Our car broke down on July 26 as my wife and I were travelling home with friends.
When negotiating the busy Canford Bottom roundabout on the A31 there was a bang and I was unable to get the car to move.
We pushed it to the outer lane and I called RAC just before 8pm. For hours I was told it was exceptionally busy and was promised updates in 30 minutes. At 12.23am I was told our case would be escalated.
Police attended in the evening and returned at 3am — they could not believe we were still there.
Stranded: AA took more than 8 hours to get to an elderly couple after the car broke down on the busy A31 at night
They helped us move the car to a safer location and drove us to a friends’ house. Our friends then drove us home to Bournemouth.
As we walked through the door at 3.40am a breakdown driver called, so we went out again to take the car key to him.
He told us he had been available for the past five hours but had only recently received a request from RAC.
A. G., Bournemouth, Dorset.
Tony Hazell replies: What a nightmare! It must have been particularly galling to learn that your ordeal could have been curtailed by five hours and you might have been tucked up in bed by midnight.

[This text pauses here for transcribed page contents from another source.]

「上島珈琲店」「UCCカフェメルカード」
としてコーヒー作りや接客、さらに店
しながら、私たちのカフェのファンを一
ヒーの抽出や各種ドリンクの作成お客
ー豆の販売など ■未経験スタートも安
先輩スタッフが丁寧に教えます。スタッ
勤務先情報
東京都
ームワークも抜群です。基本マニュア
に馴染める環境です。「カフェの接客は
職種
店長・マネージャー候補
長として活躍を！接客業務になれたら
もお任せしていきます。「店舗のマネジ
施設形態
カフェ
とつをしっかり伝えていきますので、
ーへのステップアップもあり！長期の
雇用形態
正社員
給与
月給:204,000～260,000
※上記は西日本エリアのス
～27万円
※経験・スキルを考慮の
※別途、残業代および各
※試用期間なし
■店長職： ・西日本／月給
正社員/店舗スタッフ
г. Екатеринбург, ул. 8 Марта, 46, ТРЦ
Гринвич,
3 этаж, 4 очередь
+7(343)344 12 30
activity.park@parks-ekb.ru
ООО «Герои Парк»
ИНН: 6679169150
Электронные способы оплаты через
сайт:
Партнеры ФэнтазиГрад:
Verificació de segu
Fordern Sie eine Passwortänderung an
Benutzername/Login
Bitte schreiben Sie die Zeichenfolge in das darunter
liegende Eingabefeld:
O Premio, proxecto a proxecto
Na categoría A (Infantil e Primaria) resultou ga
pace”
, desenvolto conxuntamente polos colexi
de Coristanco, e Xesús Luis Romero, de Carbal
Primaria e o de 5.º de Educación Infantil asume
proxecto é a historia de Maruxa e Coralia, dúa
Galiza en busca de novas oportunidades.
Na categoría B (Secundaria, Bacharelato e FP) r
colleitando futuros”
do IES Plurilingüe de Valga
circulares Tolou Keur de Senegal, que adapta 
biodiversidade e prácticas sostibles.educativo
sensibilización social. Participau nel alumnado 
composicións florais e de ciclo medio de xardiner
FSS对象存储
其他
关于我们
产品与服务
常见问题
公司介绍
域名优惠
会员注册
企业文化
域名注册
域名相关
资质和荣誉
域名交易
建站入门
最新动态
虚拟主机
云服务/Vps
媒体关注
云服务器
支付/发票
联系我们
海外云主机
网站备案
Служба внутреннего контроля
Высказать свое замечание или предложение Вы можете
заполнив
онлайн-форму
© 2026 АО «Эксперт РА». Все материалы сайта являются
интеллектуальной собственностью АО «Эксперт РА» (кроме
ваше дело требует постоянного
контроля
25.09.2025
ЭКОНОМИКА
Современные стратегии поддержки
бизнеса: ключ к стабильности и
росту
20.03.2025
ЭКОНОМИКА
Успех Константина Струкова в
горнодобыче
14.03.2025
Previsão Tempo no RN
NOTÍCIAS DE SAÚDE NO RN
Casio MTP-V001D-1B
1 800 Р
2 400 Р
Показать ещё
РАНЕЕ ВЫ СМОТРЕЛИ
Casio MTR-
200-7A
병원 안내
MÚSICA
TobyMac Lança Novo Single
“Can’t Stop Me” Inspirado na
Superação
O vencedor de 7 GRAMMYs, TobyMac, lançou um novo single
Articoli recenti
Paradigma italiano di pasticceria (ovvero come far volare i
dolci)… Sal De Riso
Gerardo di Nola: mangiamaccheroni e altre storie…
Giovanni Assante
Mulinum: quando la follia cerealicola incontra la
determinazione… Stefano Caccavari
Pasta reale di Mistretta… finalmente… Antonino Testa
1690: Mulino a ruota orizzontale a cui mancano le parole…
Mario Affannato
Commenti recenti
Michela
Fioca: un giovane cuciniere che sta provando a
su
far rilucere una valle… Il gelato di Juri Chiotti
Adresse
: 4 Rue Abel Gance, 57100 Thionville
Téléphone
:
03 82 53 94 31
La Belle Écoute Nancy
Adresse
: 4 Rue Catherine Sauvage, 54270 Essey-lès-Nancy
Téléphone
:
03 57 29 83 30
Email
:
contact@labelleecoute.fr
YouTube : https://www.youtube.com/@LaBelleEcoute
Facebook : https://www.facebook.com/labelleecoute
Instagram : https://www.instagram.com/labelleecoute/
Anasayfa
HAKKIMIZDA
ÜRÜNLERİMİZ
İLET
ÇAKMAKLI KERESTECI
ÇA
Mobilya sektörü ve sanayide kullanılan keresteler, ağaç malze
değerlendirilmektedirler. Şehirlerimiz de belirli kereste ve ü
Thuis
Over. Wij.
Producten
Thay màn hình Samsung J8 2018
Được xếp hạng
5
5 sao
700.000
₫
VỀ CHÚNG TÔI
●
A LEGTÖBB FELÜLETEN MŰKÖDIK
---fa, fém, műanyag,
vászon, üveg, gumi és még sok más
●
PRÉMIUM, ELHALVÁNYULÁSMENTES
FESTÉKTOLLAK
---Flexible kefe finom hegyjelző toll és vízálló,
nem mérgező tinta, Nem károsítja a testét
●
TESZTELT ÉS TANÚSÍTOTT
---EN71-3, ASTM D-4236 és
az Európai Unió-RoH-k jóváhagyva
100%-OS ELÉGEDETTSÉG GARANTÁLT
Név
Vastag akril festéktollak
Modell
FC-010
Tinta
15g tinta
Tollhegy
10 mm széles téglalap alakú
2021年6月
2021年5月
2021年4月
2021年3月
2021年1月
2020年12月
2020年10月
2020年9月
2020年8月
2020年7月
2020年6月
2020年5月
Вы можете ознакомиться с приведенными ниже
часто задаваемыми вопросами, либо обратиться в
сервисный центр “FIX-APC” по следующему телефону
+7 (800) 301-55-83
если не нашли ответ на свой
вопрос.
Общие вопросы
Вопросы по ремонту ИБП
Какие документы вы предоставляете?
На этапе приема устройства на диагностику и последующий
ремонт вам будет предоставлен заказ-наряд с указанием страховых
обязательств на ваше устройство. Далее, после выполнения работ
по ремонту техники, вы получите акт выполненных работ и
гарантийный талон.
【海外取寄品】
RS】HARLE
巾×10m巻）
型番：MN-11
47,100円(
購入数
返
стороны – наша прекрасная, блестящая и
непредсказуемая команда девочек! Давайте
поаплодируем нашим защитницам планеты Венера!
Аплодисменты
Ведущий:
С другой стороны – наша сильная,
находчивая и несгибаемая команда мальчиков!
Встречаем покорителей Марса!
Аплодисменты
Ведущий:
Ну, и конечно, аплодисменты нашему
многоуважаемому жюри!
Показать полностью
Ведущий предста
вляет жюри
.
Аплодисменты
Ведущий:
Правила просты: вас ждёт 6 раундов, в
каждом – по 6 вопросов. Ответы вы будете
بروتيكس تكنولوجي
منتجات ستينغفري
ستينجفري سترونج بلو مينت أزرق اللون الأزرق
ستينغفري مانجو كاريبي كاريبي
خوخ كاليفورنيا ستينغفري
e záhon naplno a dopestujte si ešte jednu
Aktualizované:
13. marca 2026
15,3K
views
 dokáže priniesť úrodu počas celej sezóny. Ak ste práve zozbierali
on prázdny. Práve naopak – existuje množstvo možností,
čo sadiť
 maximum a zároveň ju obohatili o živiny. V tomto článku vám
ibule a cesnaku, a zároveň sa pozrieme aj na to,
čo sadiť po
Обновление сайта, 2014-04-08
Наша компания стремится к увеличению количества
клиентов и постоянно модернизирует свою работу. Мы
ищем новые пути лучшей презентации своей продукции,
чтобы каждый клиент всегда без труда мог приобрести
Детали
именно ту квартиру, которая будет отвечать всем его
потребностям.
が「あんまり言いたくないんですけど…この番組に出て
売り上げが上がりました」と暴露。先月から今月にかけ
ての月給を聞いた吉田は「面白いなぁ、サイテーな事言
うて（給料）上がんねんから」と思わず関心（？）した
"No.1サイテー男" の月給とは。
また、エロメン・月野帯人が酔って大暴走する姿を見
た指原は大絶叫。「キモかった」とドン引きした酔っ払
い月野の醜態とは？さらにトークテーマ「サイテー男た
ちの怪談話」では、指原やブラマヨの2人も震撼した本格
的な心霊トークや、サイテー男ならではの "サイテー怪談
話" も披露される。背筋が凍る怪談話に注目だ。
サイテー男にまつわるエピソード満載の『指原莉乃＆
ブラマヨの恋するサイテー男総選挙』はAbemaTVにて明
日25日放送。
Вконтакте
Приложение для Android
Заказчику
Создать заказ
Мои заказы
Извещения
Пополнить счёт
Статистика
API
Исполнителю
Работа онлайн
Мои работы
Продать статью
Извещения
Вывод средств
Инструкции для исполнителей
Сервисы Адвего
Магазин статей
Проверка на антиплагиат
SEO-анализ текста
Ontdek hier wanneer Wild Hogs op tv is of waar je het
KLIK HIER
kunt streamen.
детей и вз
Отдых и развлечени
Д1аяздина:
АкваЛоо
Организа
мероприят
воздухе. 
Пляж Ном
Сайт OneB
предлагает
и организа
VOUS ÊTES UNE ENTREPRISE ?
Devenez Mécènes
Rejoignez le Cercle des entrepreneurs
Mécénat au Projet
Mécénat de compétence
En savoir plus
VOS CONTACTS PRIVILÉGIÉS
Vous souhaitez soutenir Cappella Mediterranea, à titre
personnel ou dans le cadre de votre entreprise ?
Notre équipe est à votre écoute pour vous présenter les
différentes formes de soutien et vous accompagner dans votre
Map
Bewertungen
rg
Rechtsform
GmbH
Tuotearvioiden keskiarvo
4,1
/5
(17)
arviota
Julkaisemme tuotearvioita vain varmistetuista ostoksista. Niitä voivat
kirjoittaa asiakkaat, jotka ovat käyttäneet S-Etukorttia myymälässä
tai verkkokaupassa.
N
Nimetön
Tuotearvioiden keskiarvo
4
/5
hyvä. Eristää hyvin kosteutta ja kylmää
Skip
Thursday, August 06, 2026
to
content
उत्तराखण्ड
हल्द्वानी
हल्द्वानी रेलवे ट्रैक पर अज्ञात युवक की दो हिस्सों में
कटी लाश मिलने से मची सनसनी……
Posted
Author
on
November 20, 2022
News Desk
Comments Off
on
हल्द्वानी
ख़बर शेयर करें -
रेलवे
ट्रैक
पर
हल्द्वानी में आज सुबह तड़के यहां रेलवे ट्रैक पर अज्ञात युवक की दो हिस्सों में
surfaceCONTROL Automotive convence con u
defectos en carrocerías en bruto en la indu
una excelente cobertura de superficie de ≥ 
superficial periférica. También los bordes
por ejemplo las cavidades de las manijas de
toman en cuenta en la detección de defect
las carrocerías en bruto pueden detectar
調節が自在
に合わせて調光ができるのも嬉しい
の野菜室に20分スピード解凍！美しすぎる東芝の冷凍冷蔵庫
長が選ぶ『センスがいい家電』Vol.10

This was during the pingdemic when staff absence at RAC would have been high.
But you had an awful experience, and its offer of reparation was pathetic — a 50 per cent renewal discount. You were a long-standing customer who had been badly let down.
I pointed this out to RAC and you then received an appropriately grovelling apology: ‘Ultimately, we should have attended much sooner than we did and we should have called when we said we would. There is no excuse for how long you waited.’
You were offered 15 months of free breakdown cover, which you happily accepted.
RAC told me: ‘The impact of unprecedented UK staycation travel, together with many staff having to self-isolate, put extreme pressure on all breakdown service providers, meaning a small number of customers had to wait longer than usual.
‘We’re pleased Mr G has accepted our gesture of goodwill.’
A broken gas meter turned of a customer’s supply that then hiked their bills by hundreds
Broken gas meter hiked bill by £800
On May 29 our gas boiler stopped working. A central heating engineer traced the problem to the outside gas meter which had somehow turned off the gas supply.
Our supplier, Utility Warehouse, said the meter was irreparable and arranged to change it the following week. We switched off the boiler so no gas was entering our home.
My husband took 15 meter readings over the next three days, and the reading increased from 15,610 to 16,094.
We told the engineer who changed the meter, but he did not pass this on to the firm. Our bills were increasing rapidly so we told Utility Warehouse about the fault.
The provider said our next bill would be adjusted, but we were charged £800 for July.
This meant our debt had risen from £300.19 to £1,328.91 between April and July. Utility Warehouse has closed our complaint and told us to wait until January to see what our usage is on the new meter.
We have been with the firm for three years, so why can’t it look at our previous readings?
B. C., Watton, Norfolk.
Tony Hazell replies: That increase in gas usage over the summer should ring alarm bells. I am surprised there was no search for a leak.
You are both in your 80s and had become scared to use gas because of the rising bills. This is no way to treat potentially vulnerable customers.
Your payments from February to August 2020 came to £1,109.08, but over the same period this year you were charged £1,592.78.
Your old meter was faulty, but how long had it been malfunctioning for? After I made contact, Utility Warehouse re-estimated your bills with previous usage details, resulting in a credit of £1,068.67.
This leaves your account clear of any debt. It has also apologised and made a £75 goodwill payment. You are very happy with this outcome.
A former AA employee joined a sharesave scheme but has now been told there is no trace of it
What happened to my AA employee savings?
I joined a three-year sharesave scheme as an employee with the AA. I left the company in 2003, went to live in France and forgot about this.
I have now returned to the UK. I wrote to the AA, Centrica (which owned the AA) and the share service Equiniti. I have been told there is no trace of the account.
P. W., Evesham, Worcs.
Tony Hazell replies: Equiniti has searched microfiche records.
It says you left the AA employee share scheme and cashed a cheque for £900. You can’t recall doing this, but it is easy to forget something from nearly two decades ago.
You have approached your bank, but it has told you it can only go back through your transfers from up to three years ago.
Isn’t it good to know that, in the age of computerisation, banks are claiming their records are hopeless?
I say ‘claiming’ because I don’t believe what your bank has told you, though whether it could go as far back as 2003 is another matter.